» Exercise: Carry on the passage below about the Boomslang in Bullet Train, starting right after its final sentence.

» Excerpt provided:
So once again I'll have to defer to other experts as to the extent and completeness of Bullet Train's Kitchen Sink approach.  It does feature a Japanese smart-toilet, after all.  But here's one detail I'd like to hammer away at, since this is my own special space in the world to do it: this Herbrand Universe includes a poisonous snake.  Not just any poisonous snake, of course, but one called a "Boomslang."  A single species of the Dispholidus genus, found only in tropical and southern Africa, is the most dangerous member of the Colubridae family.  The name probably comes from one of those misunderstandings, like how the word "kangaroo" is apparently the Aboriginal phrase for "What did he say?"  Now... forgive me... Under Siege 2: Dark Territory.  Please forgive me.  I do just hate to make mistakes like that.  Also, there's apparently been some activity in the Dispholidus genus since the time of the publishing of the book I'm working from.  Well, first of all... there's no trivia information about the snake yet, of course.  Hollywood has a very long history indeed of exploiting poisonous snakes... okay, this one's pretty good.  Now, I don't know what kind of primadonna stunt snake they used in lieu of a Boomslang, but from what little I do know of the Boomslang... it's green, right?  I mean, look at this thing!  It's... I SAID, LOOK UPON IT.  Sorry, sorry... room for growth.  Kinda looks like if a snake had a frog's eyes or something!  Okay, now here's a still from the movie... a little bit different, right?  Now, they don't have a still of it, but at one point, the snake bares it fangs for all to see... the movie moves so fast, but I'm sure it happened at exactly the right moment.  Now, I defer again to my text.  It's from the Navy Bureau of Medicine and Surgery, and it's called "Poisonous Snakes of the World"...

» Data section:
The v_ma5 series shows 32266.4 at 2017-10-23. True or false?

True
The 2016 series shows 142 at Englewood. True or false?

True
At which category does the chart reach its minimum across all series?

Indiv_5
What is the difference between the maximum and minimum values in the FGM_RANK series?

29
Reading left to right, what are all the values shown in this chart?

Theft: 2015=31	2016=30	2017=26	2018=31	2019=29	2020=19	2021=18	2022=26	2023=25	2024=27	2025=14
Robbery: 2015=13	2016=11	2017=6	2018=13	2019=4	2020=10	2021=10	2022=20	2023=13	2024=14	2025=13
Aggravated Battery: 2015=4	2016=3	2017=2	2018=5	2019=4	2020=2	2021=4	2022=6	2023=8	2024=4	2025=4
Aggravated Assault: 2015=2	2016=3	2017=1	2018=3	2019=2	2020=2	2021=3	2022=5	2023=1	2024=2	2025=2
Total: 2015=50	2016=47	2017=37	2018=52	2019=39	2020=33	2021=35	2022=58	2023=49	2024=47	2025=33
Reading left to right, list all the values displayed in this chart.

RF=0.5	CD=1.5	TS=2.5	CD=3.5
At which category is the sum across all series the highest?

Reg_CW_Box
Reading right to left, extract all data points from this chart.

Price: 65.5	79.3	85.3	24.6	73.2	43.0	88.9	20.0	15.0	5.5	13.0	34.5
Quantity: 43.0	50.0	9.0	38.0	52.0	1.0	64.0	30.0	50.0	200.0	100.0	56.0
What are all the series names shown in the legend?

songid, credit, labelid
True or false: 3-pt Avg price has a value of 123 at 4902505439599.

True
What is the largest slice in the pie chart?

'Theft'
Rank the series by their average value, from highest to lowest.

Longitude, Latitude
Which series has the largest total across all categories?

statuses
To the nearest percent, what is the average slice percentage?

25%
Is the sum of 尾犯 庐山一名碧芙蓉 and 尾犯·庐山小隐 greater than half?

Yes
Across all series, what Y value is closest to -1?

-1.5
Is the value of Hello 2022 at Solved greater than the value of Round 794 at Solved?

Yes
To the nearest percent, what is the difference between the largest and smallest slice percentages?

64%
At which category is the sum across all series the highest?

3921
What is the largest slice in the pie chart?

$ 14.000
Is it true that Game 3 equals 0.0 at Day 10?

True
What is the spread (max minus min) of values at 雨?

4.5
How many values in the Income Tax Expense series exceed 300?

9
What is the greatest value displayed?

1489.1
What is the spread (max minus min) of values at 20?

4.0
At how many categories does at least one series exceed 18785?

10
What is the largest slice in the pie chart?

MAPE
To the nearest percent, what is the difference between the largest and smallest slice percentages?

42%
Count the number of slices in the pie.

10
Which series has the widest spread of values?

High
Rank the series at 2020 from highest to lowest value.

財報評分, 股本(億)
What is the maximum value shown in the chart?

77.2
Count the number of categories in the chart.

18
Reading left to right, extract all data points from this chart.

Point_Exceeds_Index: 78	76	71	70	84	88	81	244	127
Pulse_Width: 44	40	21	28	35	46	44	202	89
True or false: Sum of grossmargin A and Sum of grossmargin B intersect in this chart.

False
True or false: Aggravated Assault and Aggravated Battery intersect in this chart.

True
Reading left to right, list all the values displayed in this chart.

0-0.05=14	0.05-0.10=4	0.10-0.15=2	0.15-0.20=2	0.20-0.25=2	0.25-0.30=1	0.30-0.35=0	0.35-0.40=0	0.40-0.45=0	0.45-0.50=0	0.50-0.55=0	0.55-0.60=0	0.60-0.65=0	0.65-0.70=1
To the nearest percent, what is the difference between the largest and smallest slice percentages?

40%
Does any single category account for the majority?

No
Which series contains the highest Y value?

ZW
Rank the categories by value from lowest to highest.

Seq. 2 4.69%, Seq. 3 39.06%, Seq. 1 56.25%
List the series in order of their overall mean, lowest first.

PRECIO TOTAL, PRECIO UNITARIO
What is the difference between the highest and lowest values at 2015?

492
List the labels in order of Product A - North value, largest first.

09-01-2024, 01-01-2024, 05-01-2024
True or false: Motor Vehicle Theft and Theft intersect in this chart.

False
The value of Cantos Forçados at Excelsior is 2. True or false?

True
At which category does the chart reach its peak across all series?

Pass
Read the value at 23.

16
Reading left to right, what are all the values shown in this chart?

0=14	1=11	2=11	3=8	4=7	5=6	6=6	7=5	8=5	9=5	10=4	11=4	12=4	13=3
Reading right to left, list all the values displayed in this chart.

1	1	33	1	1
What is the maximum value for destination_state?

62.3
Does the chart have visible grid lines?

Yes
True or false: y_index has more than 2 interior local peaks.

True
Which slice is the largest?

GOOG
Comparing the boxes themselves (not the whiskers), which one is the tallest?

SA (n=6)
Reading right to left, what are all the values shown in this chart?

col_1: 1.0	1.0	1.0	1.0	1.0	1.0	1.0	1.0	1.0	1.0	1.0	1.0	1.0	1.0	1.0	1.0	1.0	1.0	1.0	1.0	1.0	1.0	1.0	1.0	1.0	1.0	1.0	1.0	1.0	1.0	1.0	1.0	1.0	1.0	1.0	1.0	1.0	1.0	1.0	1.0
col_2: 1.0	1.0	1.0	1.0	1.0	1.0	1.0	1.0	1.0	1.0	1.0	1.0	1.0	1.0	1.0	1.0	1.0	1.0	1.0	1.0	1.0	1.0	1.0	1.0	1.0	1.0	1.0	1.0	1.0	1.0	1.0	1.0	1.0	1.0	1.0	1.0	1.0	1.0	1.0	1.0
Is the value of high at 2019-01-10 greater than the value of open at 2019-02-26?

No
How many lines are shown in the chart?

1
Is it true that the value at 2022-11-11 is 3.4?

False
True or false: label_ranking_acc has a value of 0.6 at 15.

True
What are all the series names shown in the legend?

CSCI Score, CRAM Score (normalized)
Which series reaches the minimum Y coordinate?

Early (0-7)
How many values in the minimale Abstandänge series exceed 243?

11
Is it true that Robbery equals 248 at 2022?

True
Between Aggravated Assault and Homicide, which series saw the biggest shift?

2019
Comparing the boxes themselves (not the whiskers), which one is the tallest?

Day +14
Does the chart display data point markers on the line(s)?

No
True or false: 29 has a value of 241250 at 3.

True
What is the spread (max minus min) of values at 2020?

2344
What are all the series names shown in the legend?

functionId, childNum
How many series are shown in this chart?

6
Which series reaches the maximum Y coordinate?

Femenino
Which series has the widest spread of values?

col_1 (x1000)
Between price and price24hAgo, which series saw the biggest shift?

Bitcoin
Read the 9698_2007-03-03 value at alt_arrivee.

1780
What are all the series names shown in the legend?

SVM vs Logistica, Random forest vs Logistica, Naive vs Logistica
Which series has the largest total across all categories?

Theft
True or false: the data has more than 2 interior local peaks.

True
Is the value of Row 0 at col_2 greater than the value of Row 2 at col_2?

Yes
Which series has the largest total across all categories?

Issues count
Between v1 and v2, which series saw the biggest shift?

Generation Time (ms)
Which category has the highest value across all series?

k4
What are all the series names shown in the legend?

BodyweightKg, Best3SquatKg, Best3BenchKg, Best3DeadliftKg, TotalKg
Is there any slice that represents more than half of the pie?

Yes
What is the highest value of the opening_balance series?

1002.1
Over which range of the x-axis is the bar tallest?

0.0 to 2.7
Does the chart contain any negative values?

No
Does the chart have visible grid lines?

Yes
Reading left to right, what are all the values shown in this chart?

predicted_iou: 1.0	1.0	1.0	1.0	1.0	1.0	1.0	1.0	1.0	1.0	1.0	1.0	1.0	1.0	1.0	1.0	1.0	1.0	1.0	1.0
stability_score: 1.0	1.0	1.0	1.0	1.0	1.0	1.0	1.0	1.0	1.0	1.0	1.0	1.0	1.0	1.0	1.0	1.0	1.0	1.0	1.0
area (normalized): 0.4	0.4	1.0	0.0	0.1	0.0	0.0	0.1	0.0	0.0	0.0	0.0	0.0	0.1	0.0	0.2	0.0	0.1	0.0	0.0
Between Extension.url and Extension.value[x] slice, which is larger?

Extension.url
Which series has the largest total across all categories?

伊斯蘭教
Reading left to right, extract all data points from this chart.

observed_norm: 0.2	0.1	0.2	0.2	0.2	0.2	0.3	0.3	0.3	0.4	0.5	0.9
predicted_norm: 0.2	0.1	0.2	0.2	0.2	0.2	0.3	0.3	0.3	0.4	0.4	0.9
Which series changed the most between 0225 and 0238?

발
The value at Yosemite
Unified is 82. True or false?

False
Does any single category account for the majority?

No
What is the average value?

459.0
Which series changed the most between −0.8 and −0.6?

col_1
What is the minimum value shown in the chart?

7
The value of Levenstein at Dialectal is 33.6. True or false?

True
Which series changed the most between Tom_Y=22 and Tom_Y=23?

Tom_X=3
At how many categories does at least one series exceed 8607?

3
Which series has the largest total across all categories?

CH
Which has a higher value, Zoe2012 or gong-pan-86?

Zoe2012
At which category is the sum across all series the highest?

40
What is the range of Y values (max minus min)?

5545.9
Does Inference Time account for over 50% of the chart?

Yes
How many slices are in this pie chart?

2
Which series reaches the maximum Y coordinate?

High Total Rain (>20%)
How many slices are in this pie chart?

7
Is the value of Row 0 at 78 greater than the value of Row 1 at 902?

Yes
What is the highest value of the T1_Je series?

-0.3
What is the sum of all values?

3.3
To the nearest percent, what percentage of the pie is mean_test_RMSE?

» Task answer:
Maxillary teeth: A series of 7-8 small subequal teeth followed, after a short interspace, by 3 very long grooved fangs.

In other words, if it did the same pose, it wouldn't look like Bugs Bunny as a poisonous snake.  But what do you expect from Hollywood?  The snake in Kill Bill: Vol. 2 is supposed to be a black mamba... okay, pretty close.  Alas, no trivia information is available to the general public on that one.  Looks more grey to me, really!  And the one in the briefcase looked a little green, but... hey, you know how hard it is to de-fang one of these things?  And they can still be a menace!  Then of course, you've got something like one of my childhood favorites, the 1972 classic Frogs.  They actually used to show this one on TV!  No kidding!  And even though the film takes place in Florida, South American lizards and toads, probably amongst others, were brought in as extras, so to speak.  Alas, a film like this one will probably never be made again.  The closest we'll get is Evan Almighty.  For more information, be sure to visit the IMDb key word "Poisonous Snake."  The only ones on that list I've seen are Mud... totally forgot there was a snake in it.  And of course, the 1981 classic Venom, but that was just on VHS.  You won't find Kill Bill: Vol. 2 on that list because, as of this writing, there's a world of difference between "poisonous snake" and key words like "bitten by snake," "death by snakebite" and "murdered by snakebite."  Who knew?  But in the end, there's just something special about the poison of the "boomslang"... um, better watch the movie to hear about that.  I mean, any fool could go with taipan poison, or any of the six hundred snakes on this Wikipedia list.  Spoiler alert: NO BOOMSLANG!!!  Oh, damn it, just remembered.  Michael Douglas kills a bushmaster in Romancing the Stone.  And so, Hollywood's romance with poisonous snakes goes on with Bullet Train.  What poisonous reptile will be next?  Maybe the Gila Monster will make a comeback!  It's very overdue as far as I'm concerned.  It's been a long time since The Treasure of the Sierra Madre.  The Sundance Kid also shot one in Butch Cassidy and the Sundance Kid.  Whelp, that's about all the damage I can do at this point.  Three stars out of four.